The Scottish News today


Rangers Football Club, after years of comparative failure, made worse by the continual triumphs of Celtic FC, its main opponent, in a battle which is cultural and religious as well as sporting, won the Scottish Premier League yesterday. This was celebrated by thousands of supporters coming together outside the football ground at Ibrox in Glasgow and later at George Square, to sing, and chant and let off fireworks. Police pleaded with them to disperse but were ignored. The First Minister pleaded with them online but was ignored.

Clearly for them the victory of their club was far more important than concerns about spreading the corona virus amongst each other, and amongst other members of the public. The manager of Rangers FC, Steven Gerrard, excused the behaviour by saying, “These people have gone through hell” referring presumably to years without triumphs.


Prince Harry and his wife Meghan gave an interview to Oprah Winfrey on USA television speaking mainly about Meghan’s difficult experience with the British Royal family, who were depicted as cold, hidebound, and racist. The couple are very rich by ordinary standards, and have decided to live in the USA which is a beacon of open democracy compared to the UK. They would like to be loved and respected just for being who they are.


My Christian faith leads me to characterise both of these bits of frontline news as utterly trivial, neither Rangers nor the Sussexes have any real importance other than being somewhat different aspects of celebrity culture. Both the Rangers supporters and the royal couple exhibit a sense of entitlement which is a matter of concern.

Because the supporters have had to wait many years for their team to triumph, they feel entitled to break the law, putting their own and other lives at risk, simply to display this success in a civic space which they share with supporters of other teams and of none. Their years of disappointment at their team’s lack of success are presented as if they were the experiences of an oppressed people or downtrodden minority, rather than what they are: a hobby which has brought some trivial disadvantages along with its pleasures, which are for many spiced with sectarian hatred. A culture which excuses or promotes this sort of behaviour has lost its grasp of reality and its sense of civic values.

Oh come on, some may say, it’s just fun. Ask the attending policemen if they thought it was fun, and it might be good next week to get the views of those who’ve got the virus as a result of it: they could die laughing.

When it comes to the royal exiles, I have to confess that I am not a royalist, feeling a lack of democratic choice as to who should represent me and my nation; whilst admiring the choices made in Eire of people such as Mary Robinson and Mary McAleese. I am sympathetic to the notion that there are victims of our perpetuation of a hereditary royal establishment. But here are celebrity young people, privileged in their past, present and future, who feel entitled to the attention of the world over their family squabbles. Perhaps the revelation that one established royal person asked just exactly how black Meghan’s first baby might be, may have the benefit of making the British public ask whether they need such dick-headedness beyond the demise of the present monarch; but I doubt it.

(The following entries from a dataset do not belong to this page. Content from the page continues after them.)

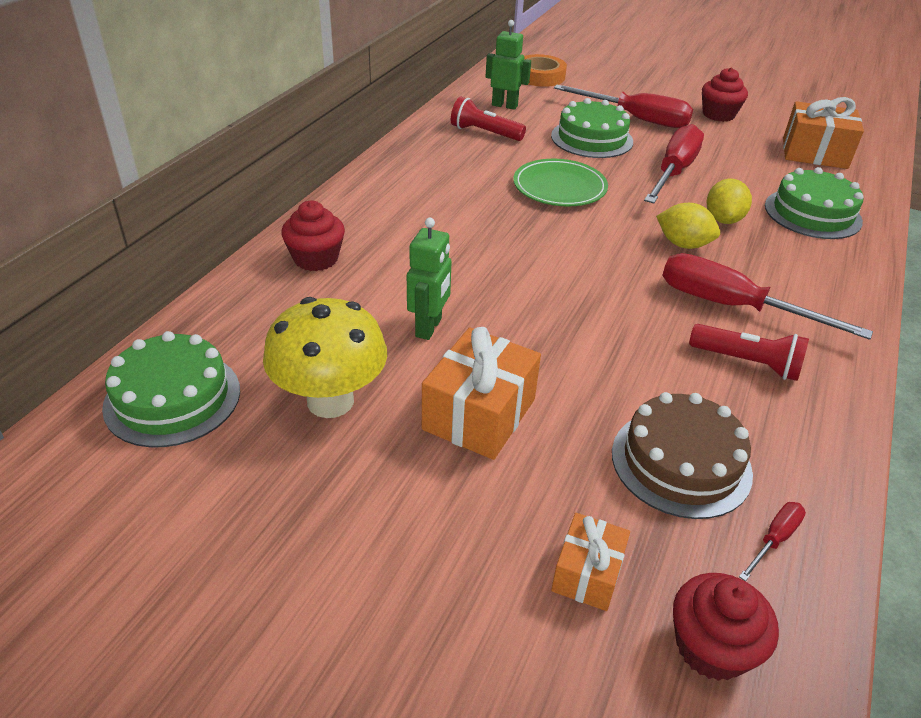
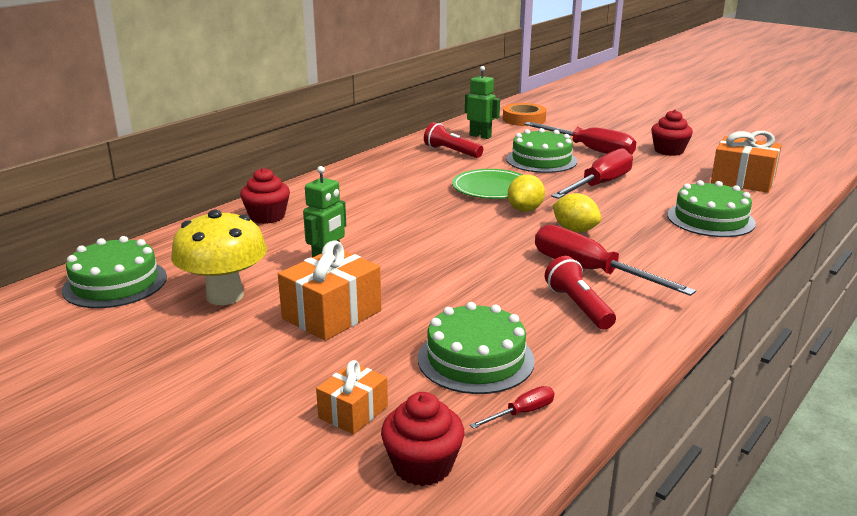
camera: 15 degrees right, 15 degrees down
brown cake [612,392,753,519] -> green cake [418,302,535,394]
red flashlight [689,324,809,381] -> red flashlight turned 150 degrees counterclockwise [545,256,616,330]
yellow lemon [707,179,752,224] -> yellow lemon moved to [508,175,545,212]

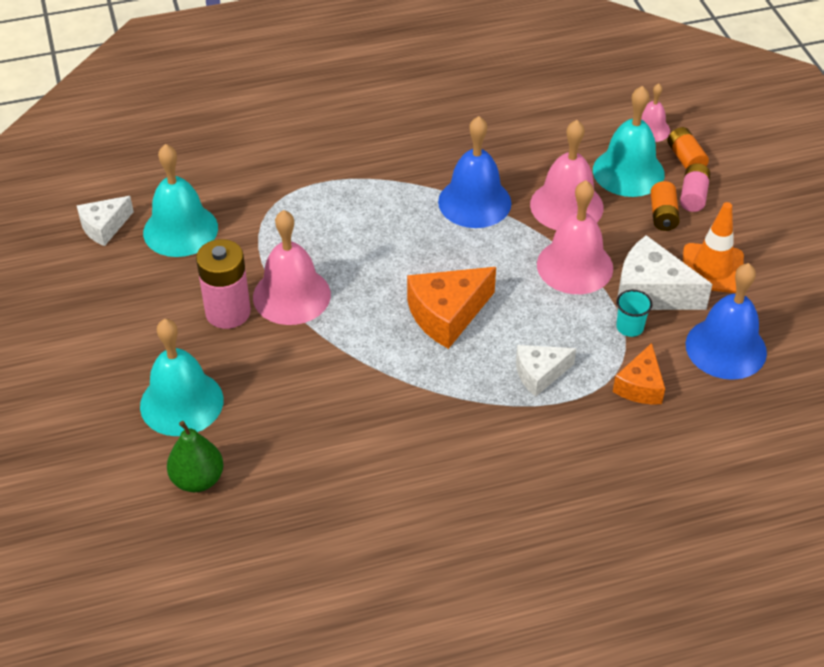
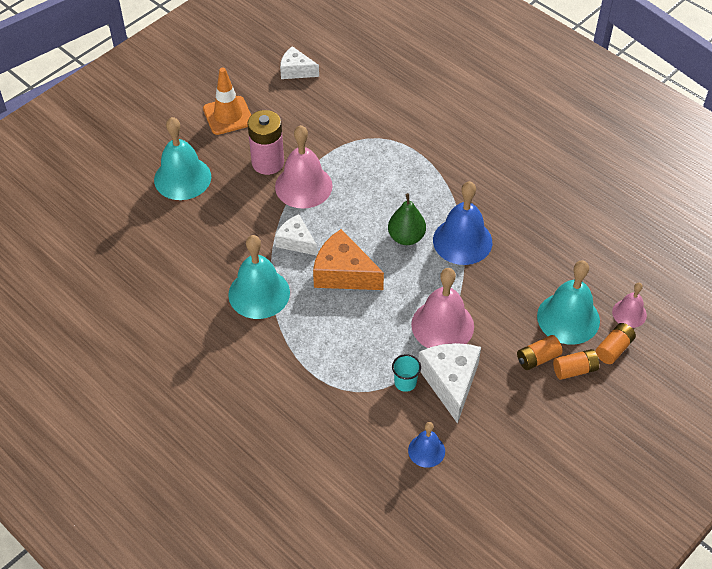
camera: 60 degrees right, 5 degrees up
turquoise bell [143,144,218,257] -> turquoise bell moved to [228,235,290,319]
green pear [167,421,224,492] -> green pear moved to [388,193,426,245]
white cheese [516,345,576,397] -> white cheese moved to [275,214,317,256]
pink bell [530,120,604,230] -> none
orange cheese [613,343,665,404] -> none
pink battery [680,163,710,212] -> orange battery [553,349,599,380]
orange traffic cone [683,202,744,293] -> orange traffic cone moved to [203,68,251,135]
blue bell [686,263,767,380] -> blue bell [408,422,445,468], size x0.55

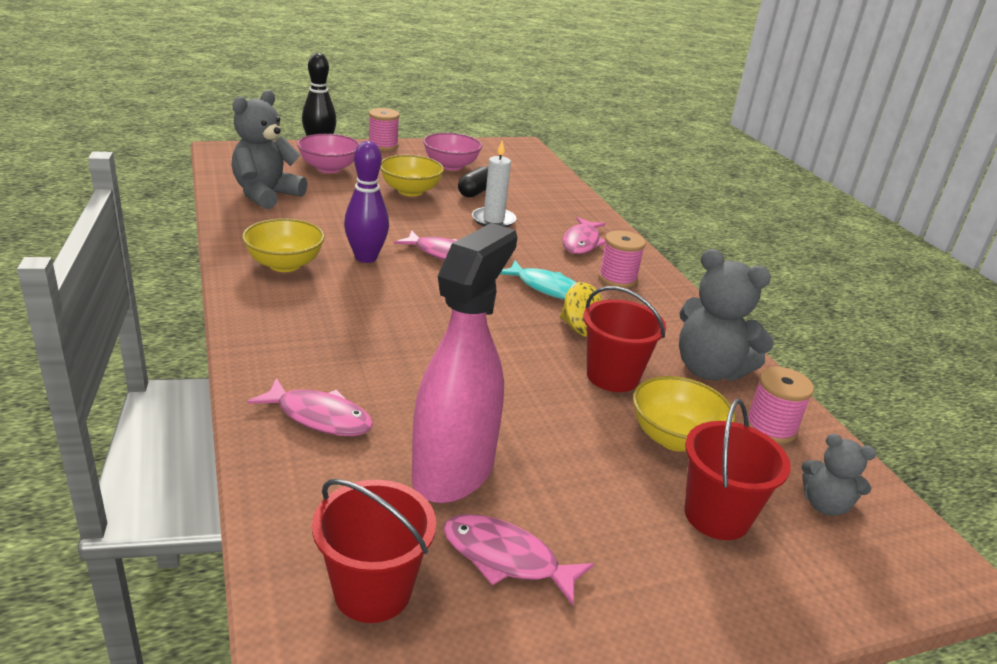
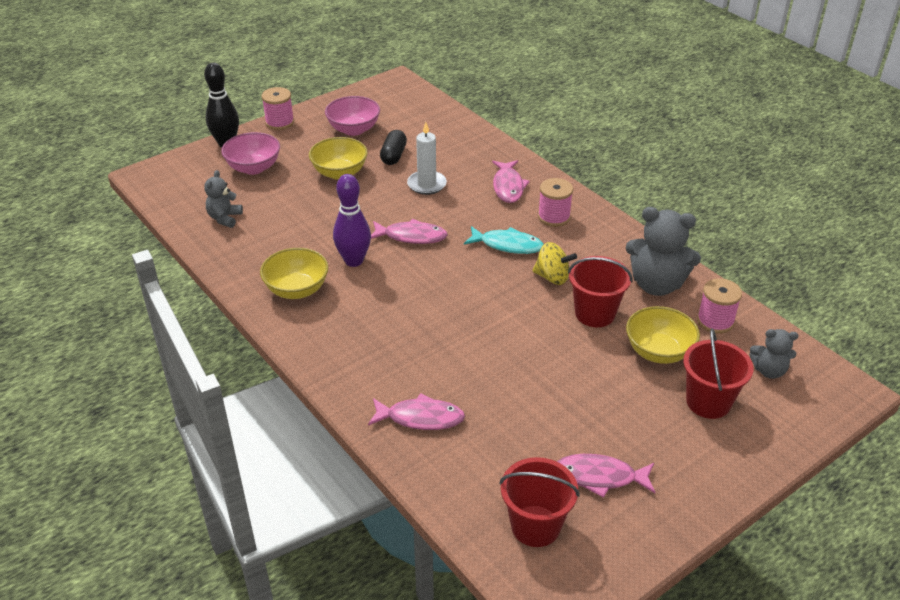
camera: 15 degrees left, 10 degrees up
grey teddy bear [231,90,308,209] -> grey teddy bear [204,170,243,228], size x0.56
pink spray bottle [412,223,517,503] -> none

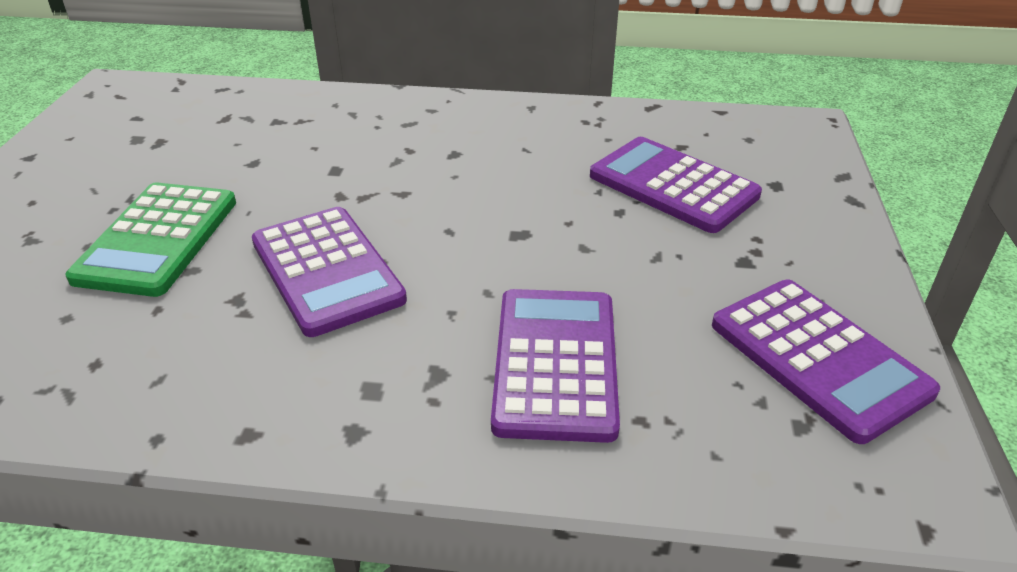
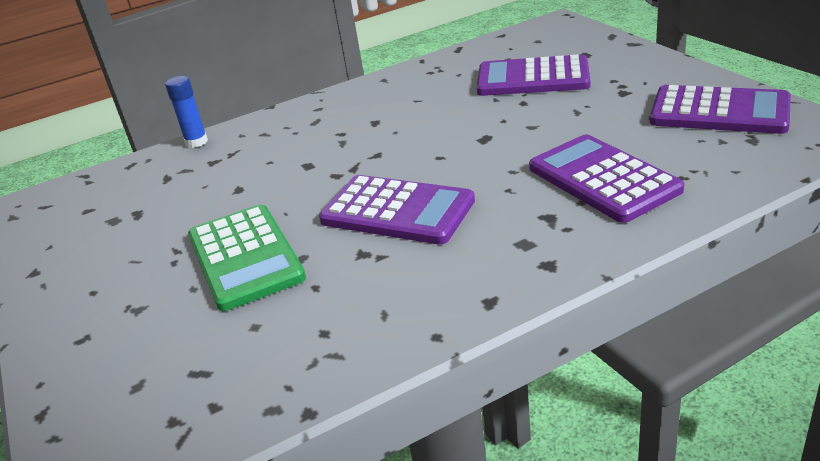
camera: 30 degrees left, 5 degrees down
none -> blue glue stick [165,76,208,148]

The existence of mass media which make money out of elite sport or the lives of elite people, encourages a sense of entitlement among elites and their followers, which leads to a public neglect of real worth and real importance, such as the real worth of nurses offered a 1% pay rise, or the real importance of the the people of Yemen who will suffer a reduction of British aid this year. Maybe a sense that the lives of human beings are graced by a divine love to which we are not entitled, can keep us sane, humble and committed to the welfare of our fellows.